Just before halftime, SKC leveled the match on a rocketed goal from Roger Espinoza. Dallas keeper Chris Seitz might wish he had a re-do on that one; it’s possible he could have gotten to the shot.

When Perez scored again to reassert Dallas’ lead, it appeared that he was offside—along with four of his teammates. The ref’s flag stayed down, and Perez buried his chance. A Dallas counter attack tore apart KC’s defense for a very legitimate third goal, finished off by Fabian Castillo.

SKC was given an apparent lifeline in the form of a 79th minute penalty kick. But Seitz made up for whatever he may have made earlier, saving Dom Dwyer’s attempt. 2015 has not started off well for Dwyer, who also missed chances in week one.

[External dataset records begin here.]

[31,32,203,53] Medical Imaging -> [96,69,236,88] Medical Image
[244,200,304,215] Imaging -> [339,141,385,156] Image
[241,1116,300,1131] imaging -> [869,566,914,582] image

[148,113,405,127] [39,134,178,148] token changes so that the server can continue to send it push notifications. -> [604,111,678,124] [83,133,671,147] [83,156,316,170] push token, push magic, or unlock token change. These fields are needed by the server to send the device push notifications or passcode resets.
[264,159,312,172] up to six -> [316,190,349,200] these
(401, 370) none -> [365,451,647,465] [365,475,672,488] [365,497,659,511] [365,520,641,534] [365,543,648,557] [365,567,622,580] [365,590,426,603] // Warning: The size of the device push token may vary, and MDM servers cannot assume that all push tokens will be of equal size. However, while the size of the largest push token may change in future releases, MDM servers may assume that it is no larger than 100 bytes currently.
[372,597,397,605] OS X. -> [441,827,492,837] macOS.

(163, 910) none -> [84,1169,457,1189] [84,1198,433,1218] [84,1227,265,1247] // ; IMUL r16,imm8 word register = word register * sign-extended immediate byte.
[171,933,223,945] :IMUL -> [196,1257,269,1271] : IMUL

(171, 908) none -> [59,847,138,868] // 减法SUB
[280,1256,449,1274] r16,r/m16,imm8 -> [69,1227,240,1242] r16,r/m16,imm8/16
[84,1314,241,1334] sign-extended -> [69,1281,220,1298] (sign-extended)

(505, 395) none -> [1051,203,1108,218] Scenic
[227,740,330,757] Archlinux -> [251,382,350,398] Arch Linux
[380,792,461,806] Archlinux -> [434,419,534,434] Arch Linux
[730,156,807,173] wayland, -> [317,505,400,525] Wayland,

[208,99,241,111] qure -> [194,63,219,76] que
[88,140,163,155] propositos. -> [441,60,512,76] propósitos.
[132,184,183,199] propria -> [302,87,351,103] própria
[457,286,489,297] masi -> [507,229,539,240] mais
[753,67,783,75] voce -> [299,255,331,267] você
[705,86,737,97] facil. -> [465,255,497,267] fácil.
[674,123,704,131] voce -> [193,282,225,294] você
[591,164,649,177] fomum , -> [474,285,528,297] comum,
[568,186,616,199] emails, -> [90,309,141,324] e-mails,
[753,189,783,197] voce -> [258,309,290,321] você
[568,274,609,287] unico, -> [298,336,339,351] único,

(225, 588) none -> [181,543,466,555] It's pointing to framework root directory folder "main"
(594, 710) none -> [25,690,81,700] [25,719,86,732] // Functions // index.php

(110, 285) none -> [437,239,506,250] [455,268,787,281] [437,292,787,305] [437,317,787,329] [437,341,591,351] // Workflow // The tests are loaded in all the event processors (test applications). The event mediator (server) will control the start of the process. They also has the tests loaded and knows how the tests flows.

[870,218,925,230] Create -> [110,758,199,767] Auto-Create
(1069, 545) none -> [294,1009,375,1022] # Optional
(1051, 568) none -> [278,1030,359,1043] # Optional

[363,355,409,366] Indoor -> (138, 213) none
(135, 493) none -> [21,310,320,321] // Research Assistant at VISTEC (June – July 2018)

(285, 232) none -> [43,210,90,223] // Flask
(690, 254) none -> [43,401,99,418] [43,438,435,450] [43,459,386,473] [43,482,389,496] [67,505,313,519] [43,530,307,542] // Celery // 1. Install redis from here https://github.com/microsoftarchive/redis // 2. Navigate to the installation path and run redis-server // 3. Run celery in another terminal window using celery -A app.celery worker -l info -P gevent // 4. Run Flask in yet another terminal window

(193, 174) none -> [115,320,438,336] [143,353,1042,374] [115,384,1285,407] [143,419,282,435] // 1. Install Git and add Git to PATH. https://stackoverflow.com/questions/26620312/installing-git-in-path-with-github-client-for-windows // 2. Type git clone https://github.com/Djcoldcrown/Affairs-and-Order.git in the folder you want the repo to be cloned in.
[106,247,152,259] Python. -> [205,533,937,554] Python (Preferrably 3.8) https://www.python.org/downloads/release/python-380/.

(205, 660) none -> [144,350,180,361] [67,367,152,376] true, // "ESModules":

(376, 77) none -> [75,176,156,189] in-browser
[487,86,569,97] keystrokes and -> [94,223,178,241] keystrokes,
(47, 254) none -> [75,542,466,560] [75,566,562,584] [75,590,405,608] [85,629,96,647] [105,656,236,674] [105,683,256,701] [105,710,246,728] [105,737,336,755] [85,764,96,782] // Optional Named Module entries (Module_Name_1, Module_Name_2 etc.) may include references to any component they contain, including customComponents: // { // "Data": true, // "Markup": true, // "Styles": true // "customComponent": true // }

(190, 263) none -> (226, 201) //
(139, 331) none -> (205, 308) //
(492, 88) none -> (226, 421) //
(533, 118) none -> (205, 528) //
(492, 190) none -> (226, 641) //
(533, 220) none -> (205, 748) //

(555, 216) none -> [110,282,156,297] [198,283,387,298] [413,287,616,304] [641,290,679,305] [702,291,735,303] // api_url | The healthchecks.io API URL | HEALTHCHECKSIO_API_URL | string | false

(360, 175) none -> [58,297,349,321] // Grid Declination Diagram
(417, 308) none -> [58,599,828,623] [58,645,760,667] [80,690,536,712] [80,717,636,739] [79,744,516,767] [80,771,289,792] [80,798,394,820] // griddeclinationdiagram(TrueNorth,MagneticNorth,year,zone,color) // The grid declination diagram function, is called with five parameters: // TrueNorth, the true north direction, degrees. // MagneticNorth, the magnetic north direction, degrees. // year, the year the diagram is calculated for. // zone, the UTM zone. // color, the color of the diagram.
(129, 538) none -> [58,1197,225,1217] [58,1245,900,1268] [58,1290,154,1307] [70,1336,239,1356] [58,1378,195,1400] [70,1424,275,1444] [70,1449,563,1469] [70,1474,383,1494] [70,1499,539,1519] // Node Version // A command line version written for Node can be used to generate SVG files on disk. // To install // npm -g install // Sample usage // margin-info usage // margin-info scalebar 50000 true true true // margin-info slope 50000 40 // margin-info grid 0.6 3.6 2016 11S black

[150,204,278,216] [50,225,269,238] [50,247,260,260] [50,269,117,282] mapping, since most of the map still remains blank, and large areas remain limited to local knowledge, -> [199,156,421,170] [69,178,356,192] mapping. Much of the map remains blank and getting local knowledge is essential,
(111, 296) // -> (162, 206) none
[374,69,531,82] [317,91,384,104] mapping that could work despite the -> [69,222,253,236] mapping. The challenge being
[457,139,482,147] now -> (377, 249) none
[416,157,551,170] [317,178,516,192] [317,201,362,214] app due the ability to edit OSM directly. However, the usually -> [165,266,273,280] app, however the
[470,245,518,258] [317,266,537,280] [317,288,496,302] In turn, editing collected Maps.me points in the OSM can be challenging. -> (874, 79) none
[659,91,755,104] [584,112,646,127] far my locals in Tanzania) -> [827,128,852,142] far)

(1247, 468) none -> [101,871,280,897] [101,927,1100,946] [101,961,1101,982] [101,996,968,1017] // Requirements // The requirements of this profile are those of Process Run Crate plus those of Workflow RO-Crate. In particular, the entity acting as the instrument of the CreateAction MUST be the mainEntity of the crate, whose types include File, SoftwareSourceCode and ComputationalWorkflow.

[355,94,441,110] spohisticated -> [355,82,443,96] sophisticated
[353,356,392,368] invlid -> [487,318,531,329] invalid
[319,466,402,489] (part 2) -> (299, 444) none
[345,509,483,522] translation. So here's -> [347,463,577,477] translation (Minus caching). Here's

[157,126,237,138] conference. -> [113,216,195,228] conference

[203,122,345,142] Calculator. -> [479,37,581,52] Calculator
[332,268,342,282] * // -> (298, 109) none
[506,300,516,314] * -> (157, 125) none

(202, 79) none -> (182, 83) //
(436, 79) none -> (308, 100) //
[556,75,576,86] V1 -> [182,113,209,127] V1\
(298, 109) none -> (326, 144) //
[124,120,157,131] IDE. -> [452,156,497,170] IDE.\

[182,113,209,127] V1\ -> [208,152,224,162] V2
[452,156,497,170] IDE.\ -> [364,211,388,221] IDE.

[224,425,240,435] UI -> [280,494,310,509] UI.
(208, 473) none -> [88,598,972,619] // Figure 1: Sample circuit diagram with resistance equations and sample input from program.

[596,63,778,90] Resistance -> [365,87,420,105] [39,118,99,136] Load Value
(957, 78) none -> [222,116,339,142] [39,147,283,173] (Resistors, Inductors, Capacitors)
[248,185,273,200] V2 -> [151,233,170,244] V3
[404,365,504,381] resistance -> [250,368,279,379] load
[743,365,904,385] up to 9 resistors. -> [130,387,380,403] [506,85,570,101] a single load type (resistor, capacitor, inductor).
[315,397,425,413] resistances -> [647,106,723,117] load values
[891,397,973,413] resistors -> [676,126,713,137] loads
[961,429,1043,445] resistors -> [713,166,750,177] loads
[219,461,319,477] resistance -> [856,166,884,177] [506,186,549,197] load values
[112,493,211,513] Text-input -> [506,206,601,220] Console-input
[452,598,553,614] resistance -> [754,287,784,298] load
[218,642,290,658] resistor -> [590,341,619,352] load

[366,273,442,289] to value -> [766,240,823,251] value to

Dallas is the only team in MLS with two wins through two games. Both of those games have been at home, where they have been very tough despite lacking the big crowds of some other teams.

Chicago Fire 0-1 Vancouver Whitecaps

The Whitecaps took 18 shots on Saturday, and only the 18th found the back of the net. A poor clearance by Lovel Palmer fell to Steven Beitashour, who slid a pass across the box to Octavio Rivero. The Uruguayan’s finish put Vancouver ahead in 86th minute, and was his second goal in two games.

Despite their lack of goals, Chicago wasn’t entirely without threat. Vancouver began the game by wasting a few early chances, and the Fire were able to claw into the game as the first half progressed. David Ousted had to make a few big saves to keep things scoreless. But the Whitecaps regained control in the second half, and it was probably just that they ended up finding a winner.

The Fire and Revolution are the only teams in MLS who have failed to score a goal over two games. Likewise, they are the only two teams with two losses.